What does the network learn? Filters are doing spatial and spectral filtering.

Model: End2End Trained Seq2Seq Recognizer combining the whole pipeline for the sake of simplicity, model size shrinkes and joint optimization.

Ref. C Chiu ICASSP 2018 - conventional baseline model was outperformed by E2E which is launched in Gboard.

Tail cases in speech recognition: numerics, context injecting, injecting domain knowledge.

13. Panel: What's missing in today's experimental analysis of DL? P. Jonathon Philips, Jitandra Malik, Peter Bartlett, Antonio Torralba, Isabelle Guyon

Question: If a breakthrough happens, do we have the capacity to realize/test it?

Reproducibility facilititated DL revolution.

Datasets are biased such that the creator's algorithm shines.

14. Right Ways Forward(I): Terrence Sejnowski, Salk Institue for Biological Studies

! Organizers request short talks starting with this talk. So there was not much to note !

High dimensional Geometry, subspaces will become important Adversarial examples Perturbation could help building robust NNs against adversarial attacks. We’re looking for general architectural principles.

15. Right Ways Forward(II): Jon Kleinberg, Cornell

Social policy and algorithmic decisions Screening as a prediction problem: Tabular structures into predictions e.g CV Interpretability problem for human decisions Two categories of discrimination: - disparate treatment: deliberately favoring individuals on race gender etc - Disparate impact: regardless of intent the output is disproportionate.
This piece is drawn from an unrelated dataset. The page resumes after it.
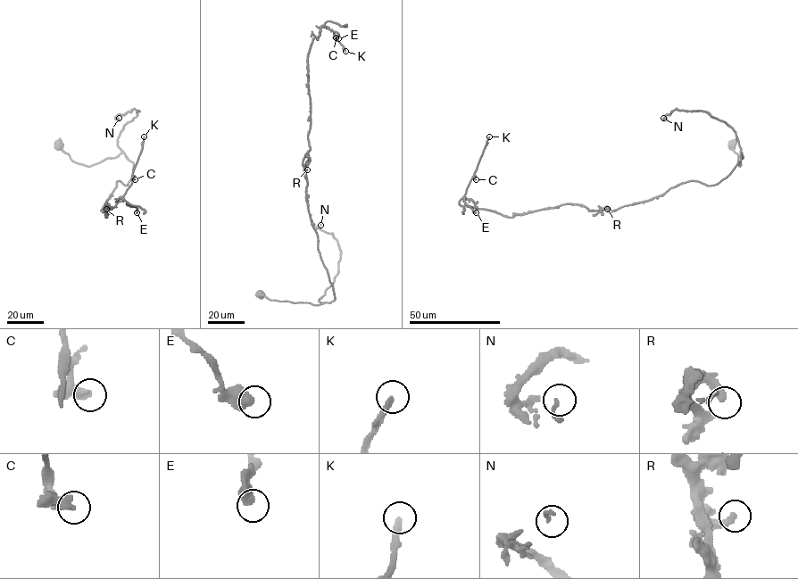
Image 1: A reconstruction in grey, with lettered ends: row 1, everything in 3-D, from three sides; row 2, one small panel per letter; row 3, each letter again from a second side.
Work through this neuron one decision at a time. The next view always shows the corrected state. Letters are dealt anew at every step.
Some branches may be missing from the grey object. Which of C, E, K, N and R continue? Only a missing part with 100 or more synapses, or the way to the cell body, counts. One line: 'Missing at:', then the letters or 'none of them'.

The challenge in correcting for human bias

Key argument: well regulated algorithms can make discrimination easier to detect.

Decomposing a Gap in Outcomes Disparity = Structural disparity + bias from choice of outcome + ...

16. From machine learning to Artifical Intelligence: Leon Bottou, Facebook AI Research

Caveat 1: Statistical problem is only a proxy to the real problem.

ML algorithms recklessly take advantage of spurious correlations.

Caveat 2: Causality

Viewpoints to causality - Manipulative causation Causal invariance Causal reasoning Dispositional causation: where do causations come from Causal intuituon: correlation is not causation but the data contains hints For instance, asymmetric relation. The scientific method is a good model of a learning process. Hypothesis generation precedes empirical validation.